**YOUR GOAL:**
Reproduce the text of the records starting at the line that contains "2. Installationen >" and ending at the line that contains "luje prs...", with both of those lines included. Leave the pictures out of your answer.

**MATERIAL FOR THIS EXERCISE:**
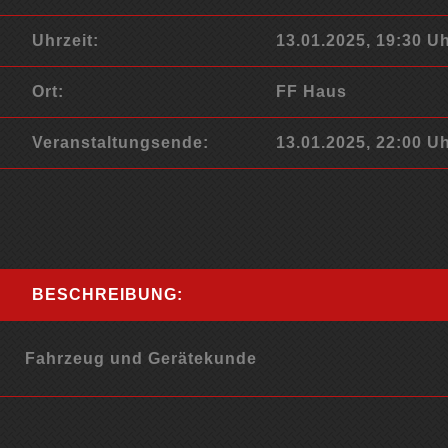
Uhrzeit:
13.01.2025, 19:30 U
Ort:
FF Haus
Veranstaltungsende:
13.01.2025, 22:00 U
BESCHREIBUNG:
Fahrzeug und Gerätekunde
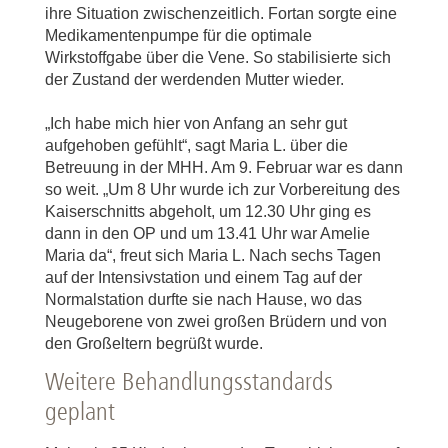
ihre Situation zwischenzeitlich. Fortan sorgte eine
Medikamentenpumpe für die optimale
Wirkstoffgabe über die Vene. So stabilisierte sich
der Zustand der werdenden Mutter wieder.
„Ich habe mich hier von Anfang an sehr gut
aufgehoben gefühlt“, sagt Maria L. über die
Betreuung in der MHH. Am 9. Februar war es dann
so weit. „Um 8 Uhr wurde ich zur Vorbereitung des
Kaiserschnitts abgeholt, um 12.30 Uhr ging es
dann in den OP und um 13.41 Uhr war Amelie
Maria da“, freut sich Maria L. Nach sechs Tagen
auf der Intensivstation und einem Tag auf der
Normalstation durfte sie nach Hause, wo das
Neugeborene von zwei großen Brüdern und von
den Großeltern begrüßt wurde.
Weitere Behandlungsstandards
geplant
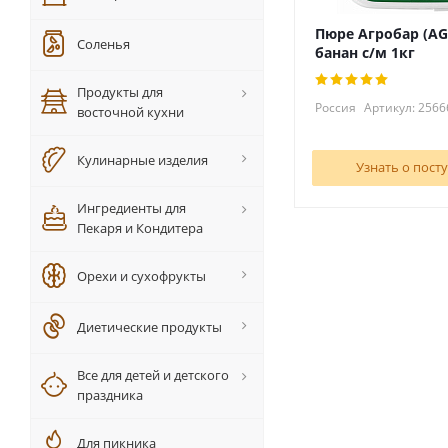
Пюре Агробар (A
Соленья
банан с/м 1кг
Продукты для
Россия
Артикул: 2566
восточной кухни
Кулинарные изделия
Узнать о пост
Ингредиенты для
Пекаря и Кондитера
Орехи и сухофрукты
Диетические продукты
Все для детей и детского
праздника
Для пикника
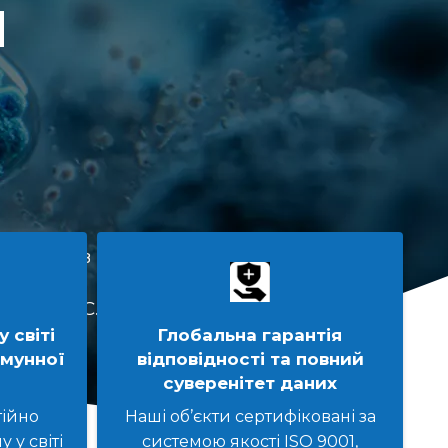
й
гризунів і
 поданих
 і AAALAC.
 світі
Глобальна гарантія
імунної
відповідності та повний
суверенітет даних
тійно
Наші об’єкти сертифіковані за
у світі
системою якості ISO 9001,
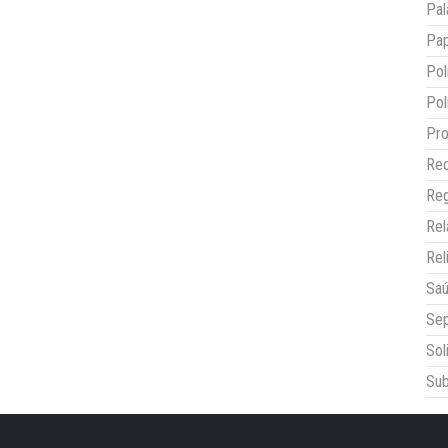
Pal
Pap
Pol
Pol
Pro
Red
Reg
Re
Rel
Sa
Sep
Sol
Sub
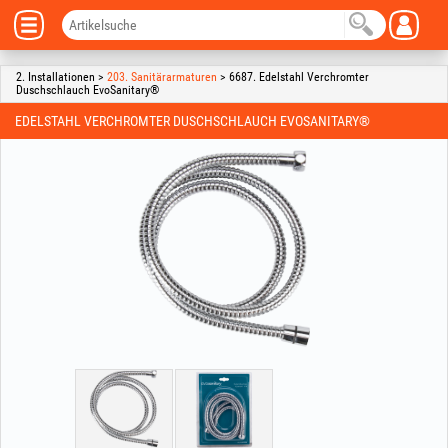
2. Installationen >
203. Sanitärarmaturen
> 6687. Edelstahl Verchromter
Duschschlauch EvoSanitary®
EDELSTAHL VERCHROMTER DUSCHSCHLAUCH EVOSANITARY®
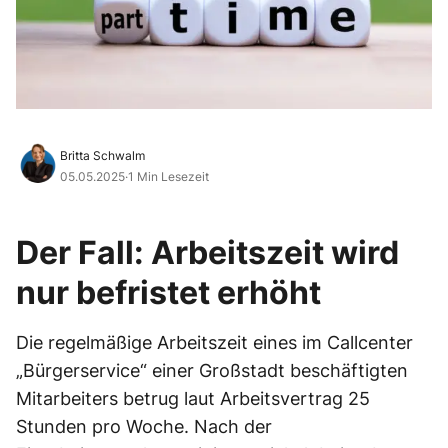
Britta Schwalm
05.05.2025
·
1 Min Lesezeit
Der Fall: Arbeitszeit wird
nur befristet erhöht
Die regelmäßige Arbeitszeit eines im Callcenter
„Bürgerservice“ einer Großstadt beschäftigten
Mitarbeiters betrug laut Arbeitsvertrag 25
Stunden pro Woche. Nach der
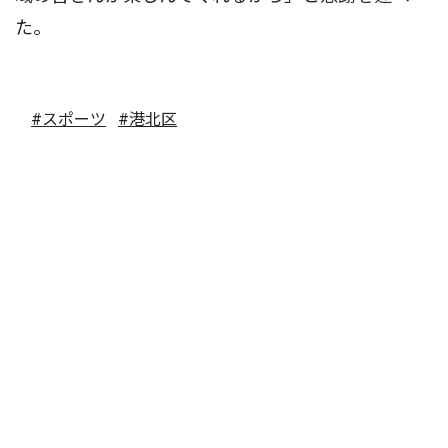
た。
#スポーツ
#港北区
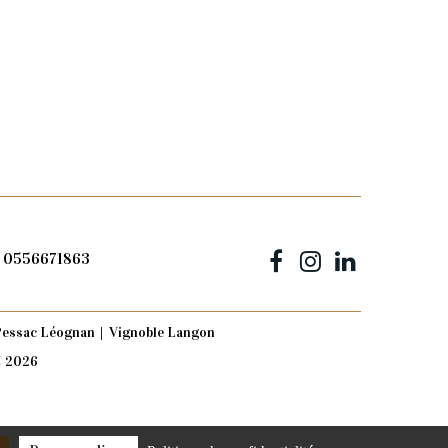
0556671863
 Pessac Léognan
Vignoble Langon
2026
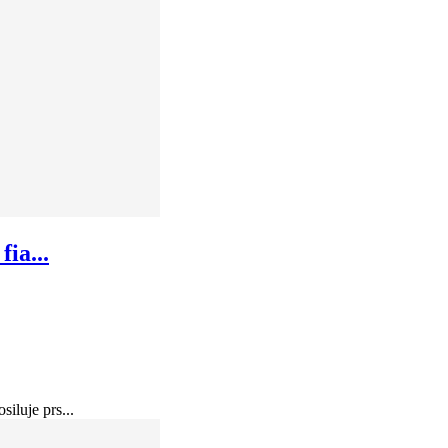
ia...
luje prs...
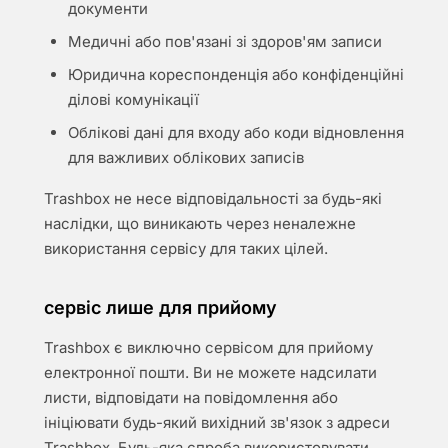
документи
Медичні або пов'язані зі здоров'ям записи
Юридична кореспонденція або конфіденційні
ділові комунікації
Облікові дані для входу або коди відновлення
для важливих облікових записів
Trashbox не несе відповідальності за будь-які
наслідки, що виникають через неналежне
використання сервісу для таких цілей.
сервіс лише для прийому
Trashbox є виключно сервісом для прийому
електронної пошти. Ви не можете надсилати
листи, відповідати на повідомлення або
ініціювати будь-який вихідний зв'язок з адреси
Trashbox. Будь-яка спроба використовувати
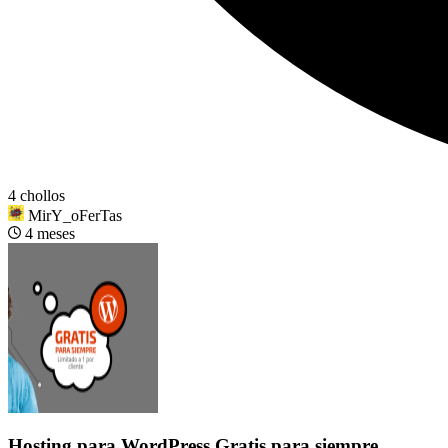
4 chollos
MirY_oFerTas
4 meses
Hosting para WordPress Gratis para siempre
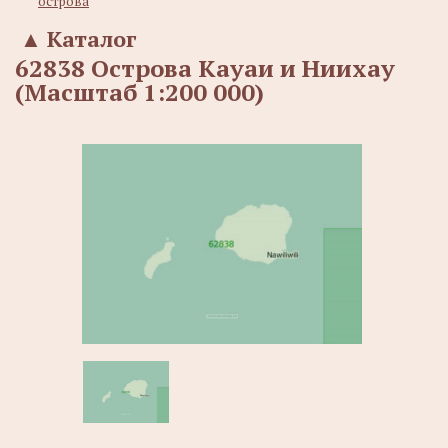
острова
▲
Каталог
62838 Острова Кауаи и Ниихау
(Масштаб 1:200 000)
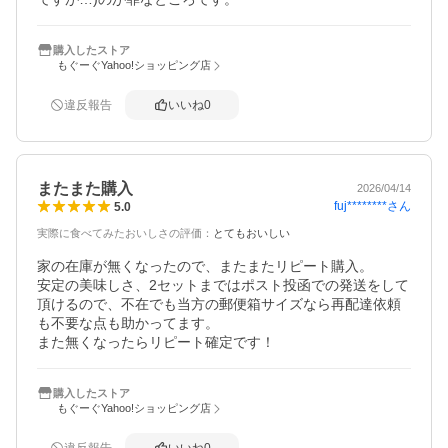
購入したストア
もぐーぐYahoo!ショッピング店
違反報告
いいね
0
またまた購入
2026/04/14
fuj********
さん
5.0
実際に食べてみたおいしさの評価
：
とてもおいしい
家の在庫が無くなったので、またまたリピート購入。

安定の美味しさ、2セットまではポスト投函での発送をして
頂けるので、不在でも当方の郵便箱サイズなら再配達依頼
も不要な点も助かってます。

また無くなったらリピート確定です！
購入したストア
もぐーぐYahoo!ショッピング店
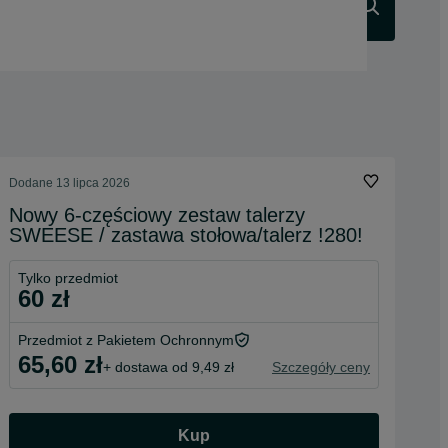
Szukaj
Dodane
13 lipca 2026
Nowy 6-częściowy zestaw talerzy
SWEESE / zastawa stołowa/talerz !280!
Tylko przedmiot
60 zł
Przedmiot z Pakietem Ochronnym
65,60 zł
+ dostawa od 9,49 zł
Szczegóły ceny
Kup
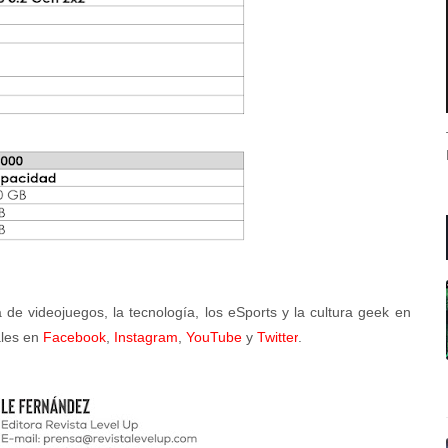
a de videojuegos, la tecnología, los eSports y la cultura geek en
les en
Facebook
,
Instagram
,
YouTube
y
Twitter
.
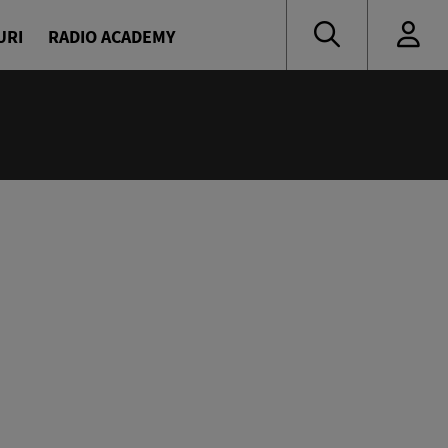
URI
RADIO ACADEMY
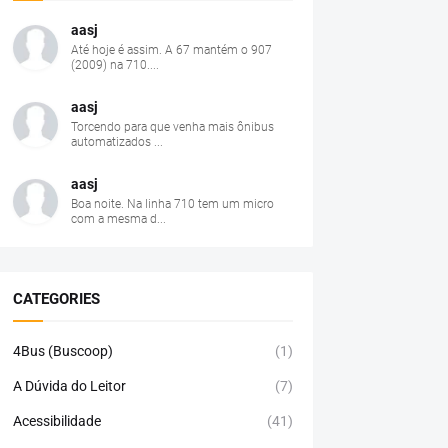
aasj
Até hoje é assim. A 67 mantém o 907
(2009) na 710....
aasj
Torcendo para que venha mais ônibus
automatizados ...
aasj
Boa noite. Na linha 710 tem um micro
com a mesma d...
CATEGORIES
4Bus (Buscoop)
(1)
A Dúvida do Leitor
(7)
Acessibilidade
(41)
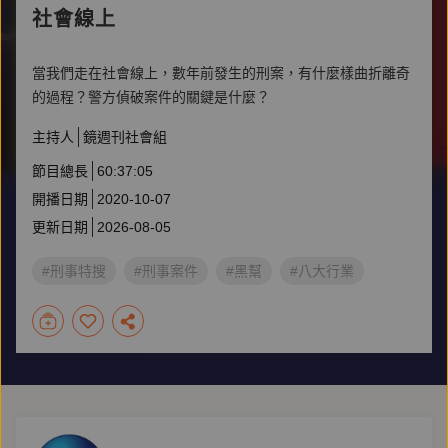
社會線上
當我們走在社會線上，數年前發生的刑案，有什麼樣曲折離奇
的過程？警方偵破案件的關鍵是什麼？
主持人
鏡週刊社會組
節目總長
60:37:05
開播日期
2020-10-07
更新日期
2026-08-05
#刑事特搜
#刑事案件
#黑幫
#八大行業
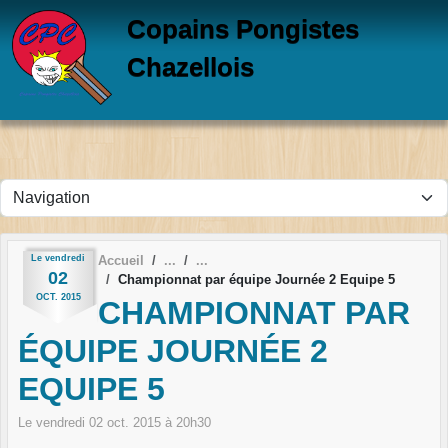
Panneau de gestion des cookies
Copains Pongistes
Chazellois
Le
vendredi
Accueil
02
Championnat par équipe Journée 2 Equipe 5
OCT.
2015
CHAMPIONNAT PAR
ÉQUIPE JOURNÉE 2
EQUIPE 5
Le
vendredi
02
oct.
2015
à 20h30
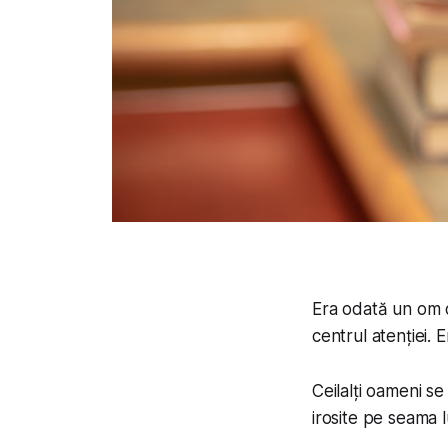
Era odată un om c
centrul atenției. 
Ceilalți oameni se
irosite pe seama 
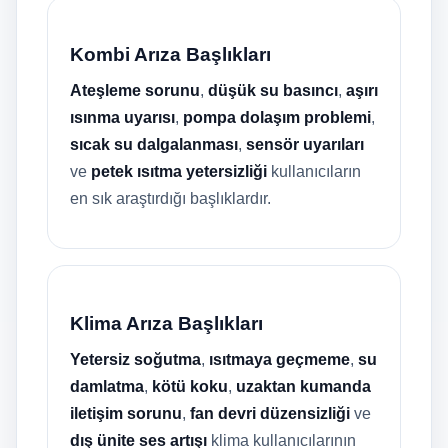
Kombi Arıza Başlıkları
Ateşleme sorunu
,
düşük su basıncı
,
aşırı
ısınma uyarısı
,
pompa dolaşım problemi
,
sıcak su dalgalanması
,
sensör uyarıları
ve
petek ısıtma yetersizliği
kullanıcıların
en sık araştırdığı başlıklardır.
Klima Arıza Başlıkları
Yetersiz soğutma
,
ısıtmaya geçmeme
,
su
damlatma
,
kötü koku
,
uzaktan kumanda
iletişim sorunu
,
fan devri düzensizliği
ve
dış ünite ses artışı
klima kullanıcılarının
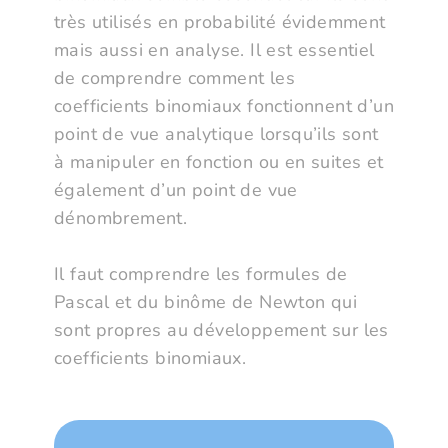
très utilisés en probabilité évidemment
mais aussi en analyse. Il est essentiel
de comprendre comment les
coefficients binomiaux fonctionnent d’un
point de vue analytique lorsqu’ils sont
à manipuler en fonction ou en suites et
également d’un point de vue
dénombrement.
Il faut comprendre les formules de
Pascal et du binôme de Newton qui
sont propres au développement sur les
coefficients binomiaux.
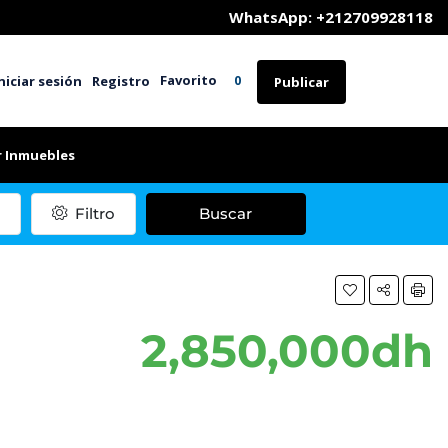
	WhatsApp: +212709928118
Favorito
niciar sesión
Registro
0
Publicar
r Inmuebles
Filtro
Buscar
2,850,000dh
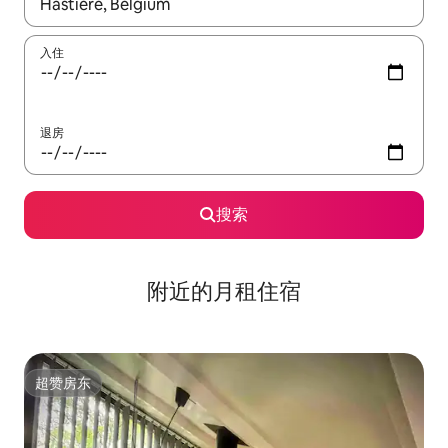
如有搜索结果，请使用上下方向键查看，或通过点击或滑动手势浏
入住
退房
搜索
附近的月租住宿
超赞房东
超赞房东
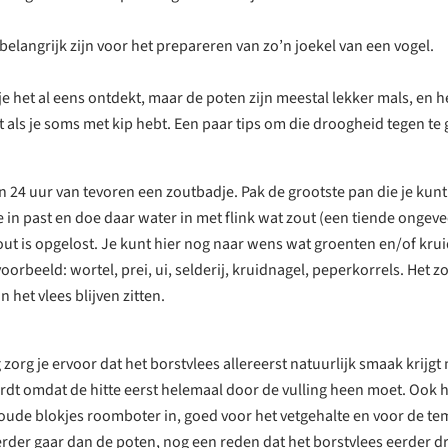
belangrijk zijn voor het prepareren van zo’n joekel van een vogel.
e het al eens ontdekt, maar de poten zijn meestal lekker mals, en he
 als je soms met kip hebt. Een paar tips om die droogheid tegen te 
n 24 uur van tevoren een zoutbadje. Pak de grootste pan die je kun
e in past en doe daar water in met flink wat zout (een tiende ongeve
zout is opgelost. Je kunt hier nog naar wens wat groenten en/of kru
oorbeeld: wortel, prei, ui, selderij, kruidnagel, peperkorrels. Het z
n het vlees blijven zitten.
 zorg je ervoor dat het borstvlees allereerst natuurlijk smaak krijgt
ordt omdat de hitte eerst helemaal door de vulling heen moet. Ook 
skoude blokjes roomboter in, goed voor het vetgehalte en voor de t
erder gaar dan de poten, nog een reden dat het borstvlees eerder d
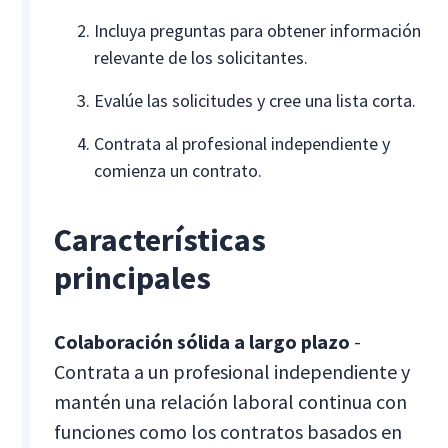
Incluya preguntas para obtener información
relevante de los solicitantes.
Evalúe las solicitudes y cree una lista corta.
Contrata al profesional independiente y
comienza un contrato.
Características
principales
Colaboración sólida a largo plazo
-
Contrata a un profesional independiente y
mantén una relación laboral continua con
funciones como los contratos basados en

**RESULT:**
2. Installationen >
203. Sanitärarmaturen
> 6687. Edelstahl Verchromter
Duschschlauch EvoSanitary®
EDELSTAHL VERCHROMTER DUSCHSCHLAUCH EVOSANITARY®
Britta Schwalm
05.05.2025
·
1 Min Lesezeit
Der Fall: Arbeitszeit wird
nur befristet erhöht
Die regelmäßige Arbeitszeit eines im Callcenter
„Bürgerservice“ einer Großstadt beschäftigten
Mitarbeiters betrug laut Arbeitsvertrag 25
Stunden pro Woche. Nach der
た。
#スポーツ
#港北区
0556671863
 Pessac Léognan
Vignoble Langon
2026
ia...
luje prs...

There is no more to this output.